Что такое философия? Её можно определить как свободное и непредубеждённое мышление, направленное на рассмотрение вечных вопросов. Философское мышление свободно и непредубеждено, так как совершенно не ясны его конечные результаты и отсутствуют какие-либо установки, искажающие естественный ход рассуждений. Далее, философия есть мышление, направленное на «рассмотрение», а не на «решение». Философия сама по себе ничего не решает и решить не может. Объект её настолько грандиозен, что познать его человек принципиально не в состоянии. Объектом философии являются проблемы принципиально неразрешимые. Именно поэтому ими занимается не наука, а философия. (848) Эти проблемы носят название вечных вопросов: что есть истина и что есть ложь; что есть добро и что – зло; есть ли Бог; смертен ли человек, в чём смысл жизни; что есть бытие и др. Ответить на эти вопросы нельзя. Но о них можно и нужно думать. Процесс мышления о подобных фундаментальных проблемах возвеличивает человека, переводит его в иной, высший разрез бытия. Именно в этом и заключается подлинная цель философии. Она не даёт человеку знания, но поворачивает бытие иной, неожиданной для него стороной, заставляет глубже и оригинальнее почувствовать свою экзистенцию и взглянуть на своё сиюминутное существование немного со стороны.

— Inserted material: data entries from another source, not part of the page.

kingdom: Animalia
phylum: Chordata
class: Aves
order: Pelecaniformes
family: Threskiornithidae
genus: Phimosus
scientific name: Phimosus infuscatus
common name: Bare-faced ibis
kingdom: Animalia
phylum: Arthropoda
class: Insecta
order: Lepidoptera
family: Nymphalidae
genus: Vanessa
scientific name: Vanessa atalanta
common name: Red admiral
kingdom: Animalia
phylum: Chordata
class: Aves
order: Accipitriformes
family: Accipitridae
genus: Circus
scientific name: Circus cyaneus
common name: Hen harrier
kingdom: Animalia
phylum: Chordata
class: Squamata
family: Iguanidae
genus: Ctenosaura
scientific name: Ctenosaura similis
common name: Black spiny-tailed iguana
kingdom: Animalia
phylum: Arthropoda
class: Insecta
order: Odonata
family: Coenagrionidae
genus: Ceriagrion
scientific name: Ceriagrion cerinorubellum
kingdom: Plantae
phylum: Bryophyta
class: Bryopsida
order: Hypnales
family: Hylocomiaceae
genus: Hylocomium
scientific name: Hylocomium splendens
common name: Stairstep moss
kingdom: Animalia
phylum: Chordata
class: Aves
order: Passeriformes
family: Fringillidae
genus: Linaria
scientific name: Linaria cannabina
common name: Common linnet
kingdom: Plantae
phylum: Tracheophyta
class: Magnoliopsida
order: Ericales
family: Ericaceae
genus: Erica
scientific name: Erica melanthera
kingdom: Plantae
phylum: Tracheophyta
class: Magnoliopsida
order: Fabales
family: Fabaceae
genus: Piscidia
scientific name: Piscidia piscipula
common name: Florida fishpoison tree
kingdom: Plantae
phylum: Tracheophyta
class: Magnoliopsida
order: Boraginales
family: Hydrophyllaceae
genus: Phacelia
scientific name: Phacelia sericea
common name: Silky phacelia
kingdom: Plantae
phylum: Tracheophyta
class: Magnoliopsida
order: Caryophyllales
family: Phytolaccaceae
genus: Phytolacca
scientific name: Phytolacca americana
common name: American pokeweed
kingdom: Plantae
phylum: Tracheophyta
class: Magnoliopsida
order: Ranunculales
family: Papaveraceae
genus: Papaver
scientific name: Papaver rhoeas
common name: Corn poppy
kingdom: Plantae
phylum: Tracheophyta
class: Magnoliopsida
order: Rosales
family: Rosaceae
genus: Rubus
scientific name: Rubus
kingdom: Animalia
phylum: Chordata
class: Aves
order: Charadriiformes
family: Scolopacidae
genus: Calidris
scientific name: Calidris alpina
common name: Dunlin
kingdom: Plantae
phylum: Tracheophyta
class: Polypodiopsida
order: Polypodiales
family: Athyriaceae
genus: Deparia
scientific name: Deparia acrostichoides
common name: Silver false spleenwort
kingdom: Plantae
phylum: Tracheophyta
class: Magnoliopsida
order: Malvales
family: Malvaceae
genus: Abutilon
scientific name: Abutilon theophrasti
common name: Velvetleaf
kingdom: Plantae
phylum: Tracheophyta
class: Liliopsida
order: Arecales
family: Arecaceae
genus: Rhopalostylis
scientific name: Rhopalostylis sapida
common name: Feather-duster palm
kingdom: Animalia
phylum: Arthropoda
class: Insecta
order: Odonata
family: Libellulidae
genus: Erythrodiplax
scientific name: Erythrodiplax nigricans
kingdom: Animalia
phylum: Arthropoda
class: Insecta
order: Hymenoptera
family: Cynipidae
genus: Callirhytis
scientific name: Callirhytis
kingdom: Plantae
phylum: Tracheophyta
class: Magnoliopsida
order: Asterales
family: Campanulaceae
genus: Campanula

Философия «смазывает» мир, делает его странным и загадочным. Как сказано, «философия начинается с удивления».
Отсюда ясно, что форма той или иной философской системы, вызывающая некое эстетическое переживание, и является её подлинной сущностью. Что касается содержания философии, то его просто нет, и быть не может. Предмет философии – «ничто». И Хайдеггер, построив свою систему на рассмотрении этой фундаментальной категории, лишь обнажил до предела нигилистическую суть «свободного мышления». Оно свободно от содержания. Следовательно, философия это искусство, а не наука. В науке важен конкретный материал, продукт, результат; в искусстве – интерпретация. Если один писатель в прекрасной литературной форме апологетизирует убийство, а другой в форме безобразной доказывает его отвратительность, то как-либо противопоставлять эти две концепции невозможно. Дело в том, что в последнем случае речь идет о НЕпроизведении, и его просто нельзя сравнивать, вводить в рамки литературного анализа. Оно не хорошее и не плохое. Его просто нет. Привычка проецировать друг на друга два разноуровневые понятия: художественность и этичность, гуманность – нелепа. Эти понятия, конечно, соединимы, но несопоставимы. Сопоставить их можно только в рамках так называемого «реализма» как эстетической концепции, отрицающей эстетическую значимость художественного произведения. Из элементарного нигилизма материализма – как философского, так и эстетического – вытекает прямая связь с социальной и политической деструкцией, с одной стороны, и с научным знанием – с другой. В последнем случае материализм является идеальной наукой, наукой, сошедшей с ума и заболевшей манией величия. Материализм это наука, где объект изучения – ничто и, следовательно, сама наука как субъект – всё. Мечта науки – стать материализмом. Она всё познаёт, познаёт, и вот когда всё познает, превратится в ничто, во всё. Идеальное (абсолютное) отражение как сама реальность. Но реальная (нормальная) наука бесконечна. В этом её принципиальное отличие от искусства и культуры. Вспыхнув однажды, она разгорается всё шире и шире, захватывает всё новые и новые области, но при этом не выгорает за недостатком материала, а, наоборот, подобно некоторым типам атомных реакторов, ПОРОЖДАЕТ новое топливо. Возникают науки второго порядка, потом третьего, четвёртого и так до бесконечности. Иное дело культура. Культура – конечна. Она рождается, развивается, а потом гибнет.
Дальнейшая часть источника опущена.